OncLive reported that the findings from the phase 3 KEYNOTE-426 trial showed that the frontline combination significantly improved overall response rates (ORRs), as well as progression-free and overall survival compared with Pfizer’s Sutent (sunitinib), a tyrosine kinase inhibitor. The data showed that the combination reduced the risk of death by 47% versus sunitinib alone (95% CI).

“This is the first anti–PD-1 therapy that is approved as part of a combination regimen that significantly improved overall survival, progression-free survival, and ORR compared with sunitinib in this patient population,” OncLive reported.

For those striving to make sense of the marketplace for therapies for RCC patients, especially those with advanced cancer, Motley Fool has published an informative story that guides readers through the most promising competitors, including those mentioned above, Bristol-Myers Squibb with its combination of Opdivo and Yervoy, as well as Exelixis with Cabometyx and Novartis with Afinitor.

Says Motley Fool, “The highest sales in the kidney-cancer market will go to the drug—or, at this point, drug combination—used by the most first-line patients.

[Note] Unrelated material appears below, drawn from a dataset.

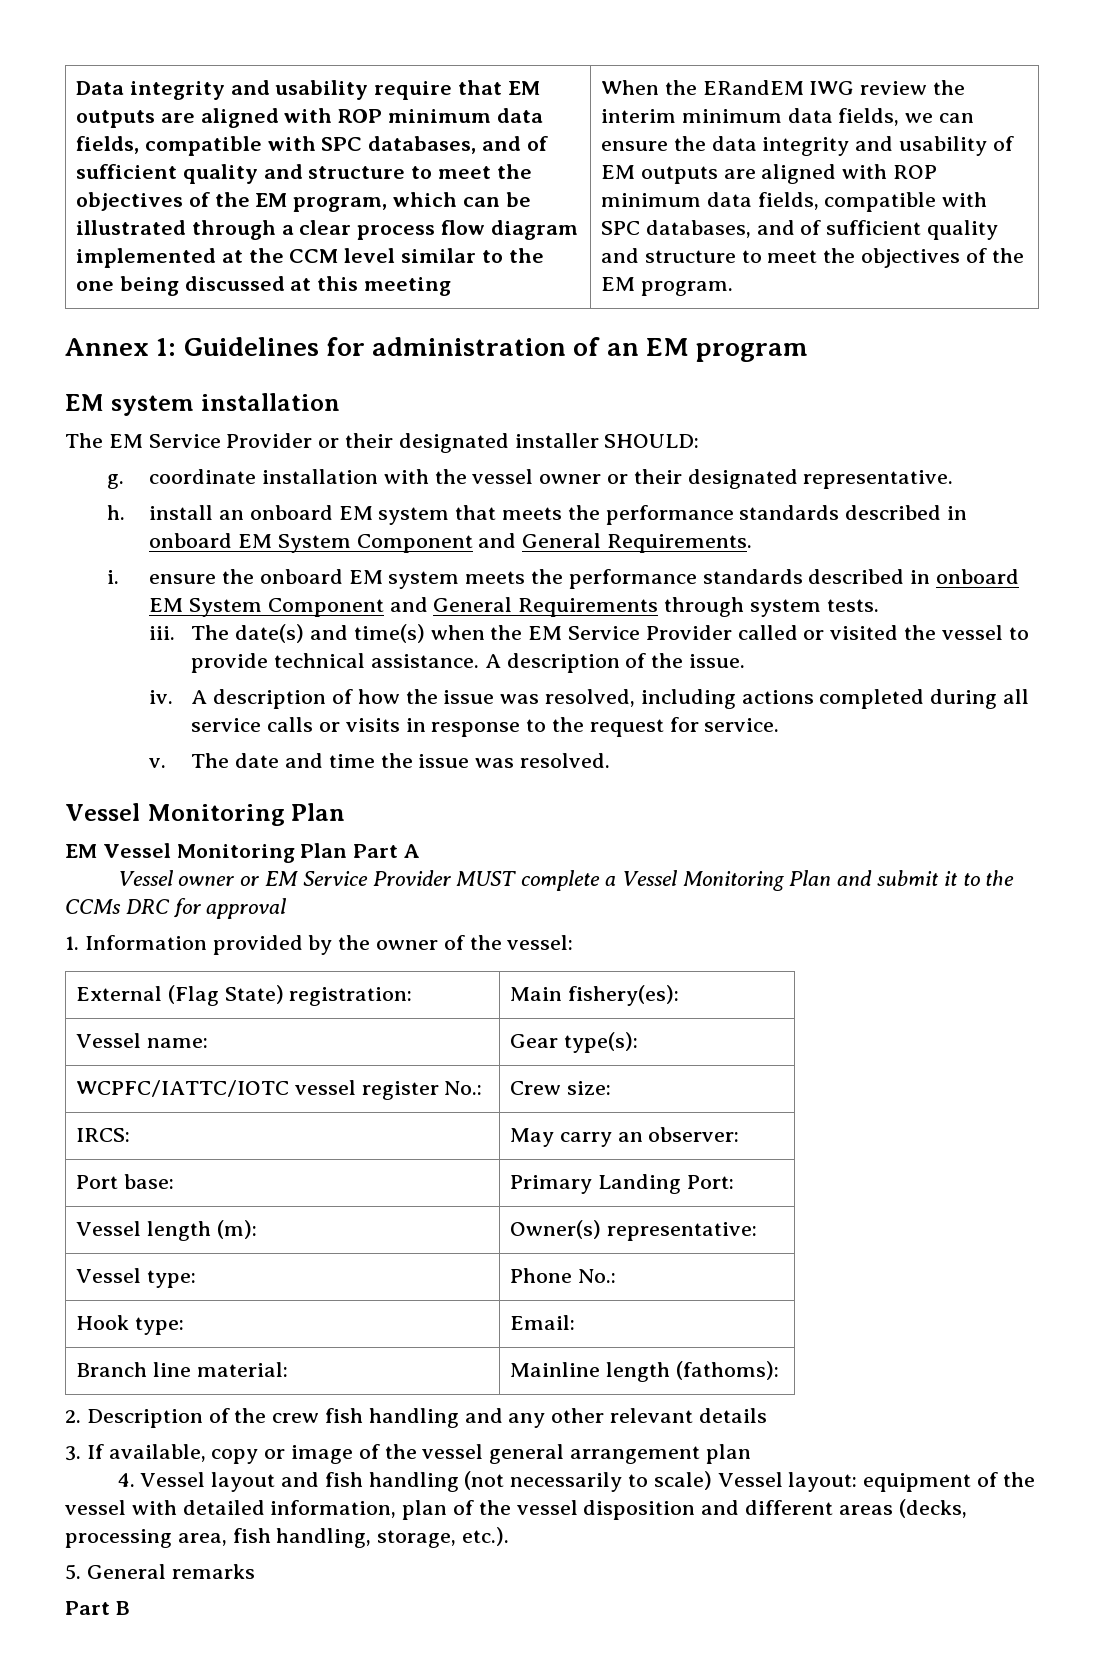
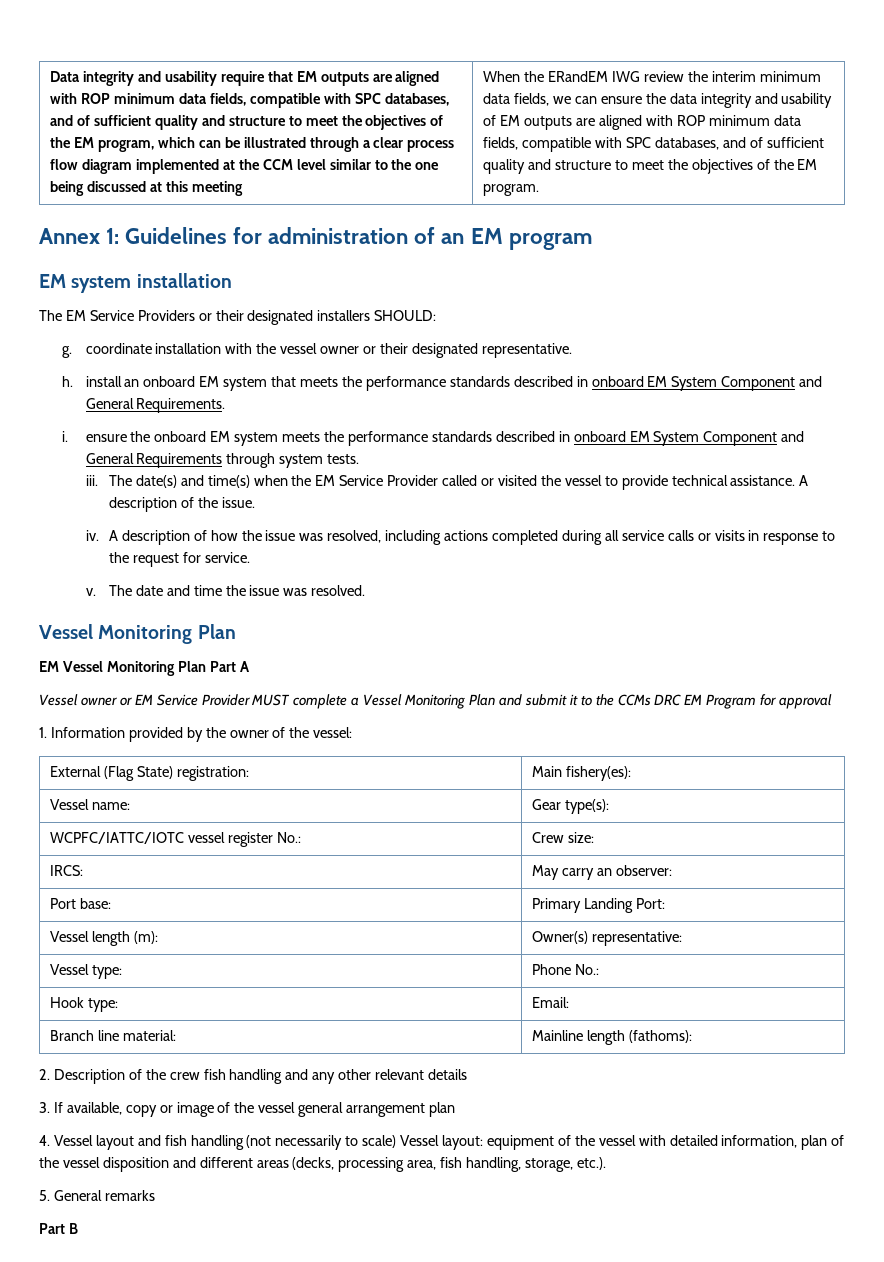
[226,433,599,453] Provider or their designated installer -> [137,310,371,325] Providers or their designated installers
(170, 906) none -> [684,694,757,709] EM Program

But that treatment will fail for many patients, offering plenty of opportunity for good drugs to be used as second-line treatments.”

In other cancer news, Hoffmann–La Roche (Basel, Switzerland) and Genentech, (South San Francisco, CA) have published results of their drug atezolizumab (Hoffman-LaRoche brand name Tecentriq) in combination with bevacizumab (Genentech’s Avastin) versus sunitinib as a first-line therapy for metastatic renal cell carcinoma.

The study, published recently in the Lancet, showed that the combination of drugs prolonged progression-free survival compared with sunitinib and had a favorable safety profile. Further research is needed to demonstrate a survival benefit to the combination, the authors wrote.